I have been studying and writing haiku since 2021. Haiku quickly became part of my daily writing practice. One of the key features of haiku is the kigo or season word. The kigo is an image that anchors the haiku to the natural world while also often indirectly referencing the transience of natural phenomena. Like the Japanese, I also live in an environment with four seasons (although some writers may experience more or fewer seasons), which helps me to organize my thoughts and order these poems. The strict requirement of a haiku requiring a seasonal kigo has been contentious for centuries.
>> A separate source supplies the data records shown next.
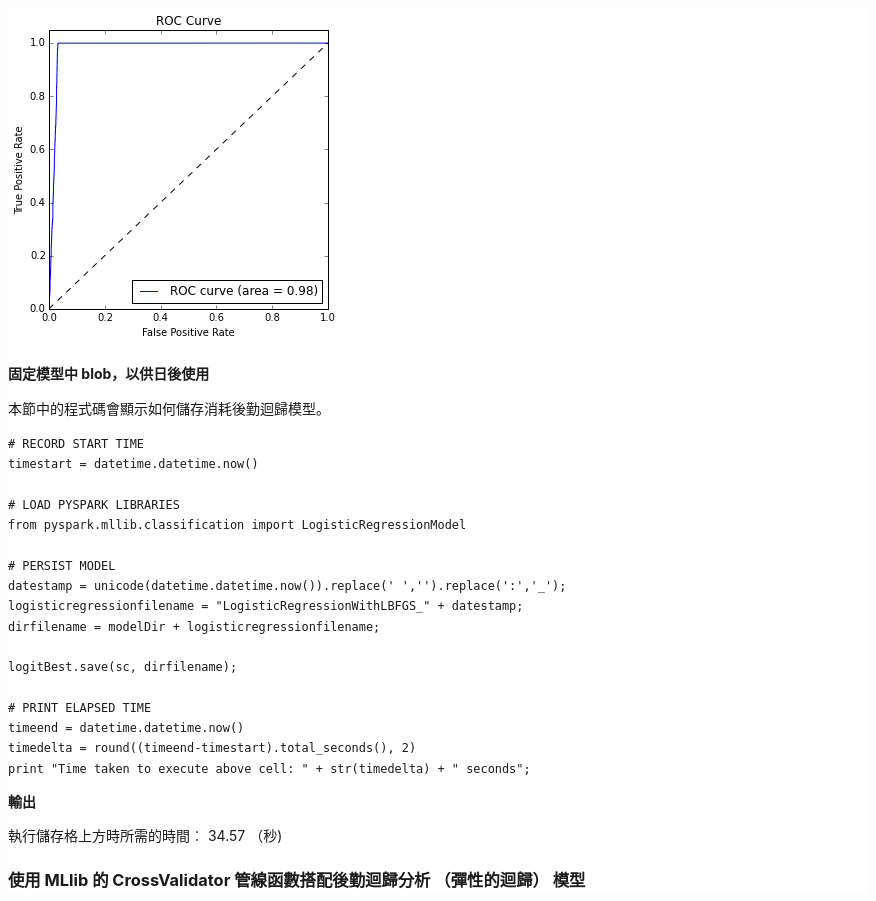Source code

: ![一般的方法後勤迴歸巨鵬曲線](./media/machine-learning-data-science-spark-advanced-data-exploration-modeling/logistic-regression-roc-curve.png)


**固定模型中 blob，以供日後使用**

本節中的程式碼會顯示如何儲存消耗後勤迴歸模型。

    # RECORD START TIME
    timestart = datetime.datetime.now()
    
    # LOAD PYSPARK LIBRARIES
    from pyspark.mllib.classification import LogisticRegressionModel
    
    # PERSIST MODEL
    datestamp = unicode(datetime.datetime.now()).replace(' ','').replace(':','_');
    logisticregressionfilename = "LogisticRegressionWithLBFGS_" + datestamp;
    dirfilename = modelDir + logisticregressionfilename;
    
    logitBest.save(sc, dirfilename);
    
    # PRINT ELAPSED TIME
    timeend = datetime.datetime.now()
    timedelta = round((timeend-timestart).total_seconds(), 2) 
    print "Time taken to execute above cell: " + str(timedelta) + " seconds";


**輸出**

執行儲存格上方時所需的時間︰ 34.57 （秒)


### <a name="use-mllibs-crossvalidator-pipeline-function-with-logistic-regression-elastic-regression-model"></a>使用 MLlib 的 CrossValidator 管線函數搭配後勤迴歸分析 （彈性的迴歸） 模型
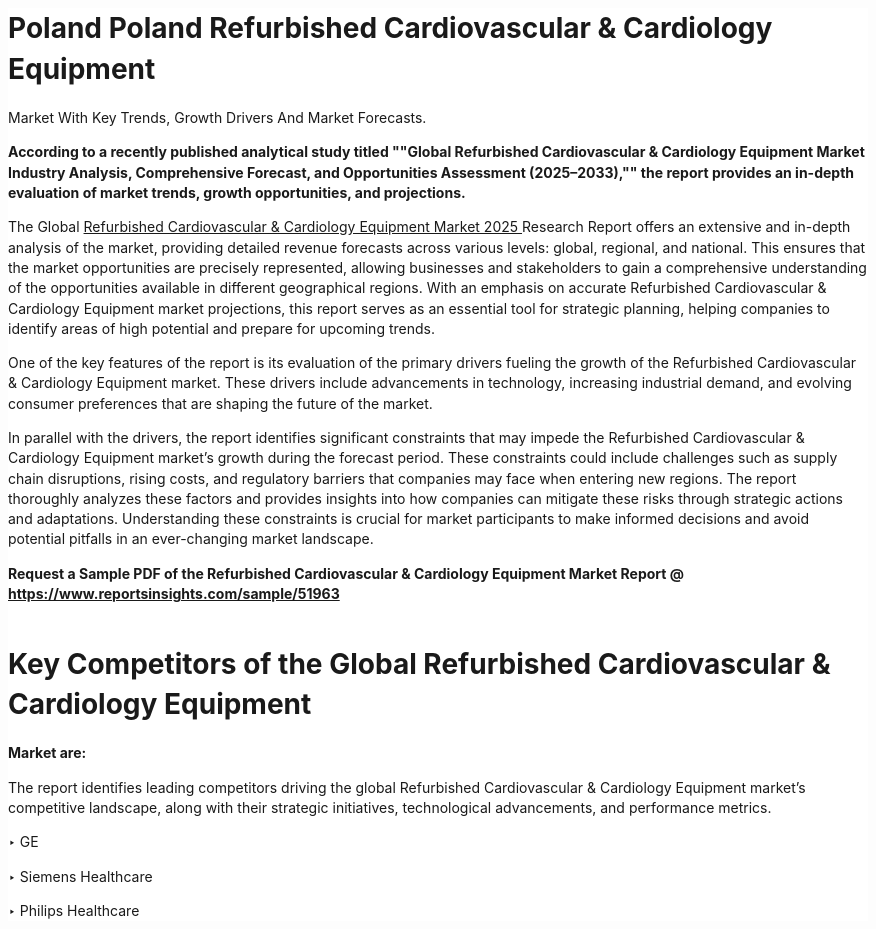 # Poland Poland Refurbished Cardiovascular & Cardiology Equipment
 Market With Key Trends, Growth Drivers And Market Forecasts.

<strong>According to a recently published analytical study titled ""Global Refurbished Cardiovascular & Cardiology Equipment
 Market Industry Analysis, Comprehensive Forecast, and Opportunities Assessment (2025–2033),"" the report provides an in-depth evaluation of market trends, growth opportunities, and projections.</strong>

 The Global <a href=https://www.reportsinsights.com/sample/51963>Refurbished Cardiovascular & Cardiology Equipment
 Market 2025 </a> Research Report offers an extensive and in-depth analysis of the market, providing detailed revenue forecasts across various levels: global, regional, and national. This ensures that the market opportunities are precisely represented, allowing businesses and stakeholders to gain a comprehensive understanding of the opportunities available in different geographical regions. With an emphasis on accurate Refurbished Cardiovascular & Cardiology Equipment
 market projections, this report serves as an essential tool for strategic planning, helping companies to identify areas of high potential and prepare for upcoming trends.

One of the key features of the report is its evaluation of the primary drivers fueling the growth of the Refurbished Cardiovascular & Cardiology Equipment
 market. These drivers include advancements in technology, increasing industrial demand, and evolving consumer preferences that are shaping the future of the market. 

In parallel with the drivers, the report identifies significant constraints that may impede the Refurbished Cardiovascular & Cardiology Equipment
 market’s growth during the forecast period. These constraints could include challenges such as supply chain disruptions, rising costs, and regulatory barriers that companies may face when entering new regions. The report thoroughly analyzes these factors and provides insights into how companies can mitigate these risks through strategic actions and adaptations. Understanding these constraints is crucial for market participants to make informed decisions and avoid potential pitfalls in an ever-changing market landscape.

<strong>Request a Sample PDF of the Refurbished Cardiovascular & Cardiology Equipment
 Market Report </strong><strong>@<a href=https://www.reportsinsights.com/sample/51963> https://www.reportsinsights.com/sample/51963</a></strong></font>

# <strong>Key Competitors of the Global Refurbished Cardiovascular & Cardiology Equipment
 Market are:</strong>

The report identifies leading competitors driving the global Refurbished Cardiovascular & Cardiology Equipment
 market’s competitive landscape, along with their strategic initiatives, technological advancements, and performance metrics.

‣ GE

‣ Siemens Healthcare

‣ Philips Healthcare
The Japanese have long published saijiki, dictionaries of kigo which indicate their seasonality. These have often included non-seasonal words, which remain grounded in nature (shooting star or earthquake for example). The seasonal haiku sequences in this set, have a strong explicit connection to seasonal changes. In Eleven Haiku, I have included poems which are in conversation with this tradition. I believe that nonseasonal nature imagery can still anchor these poems to the natural world (such as low tide and over the hill) and also that despite the exclusion of nature imagery these haiku can also offer important insight into the human condition (such as powder room and annual bonus).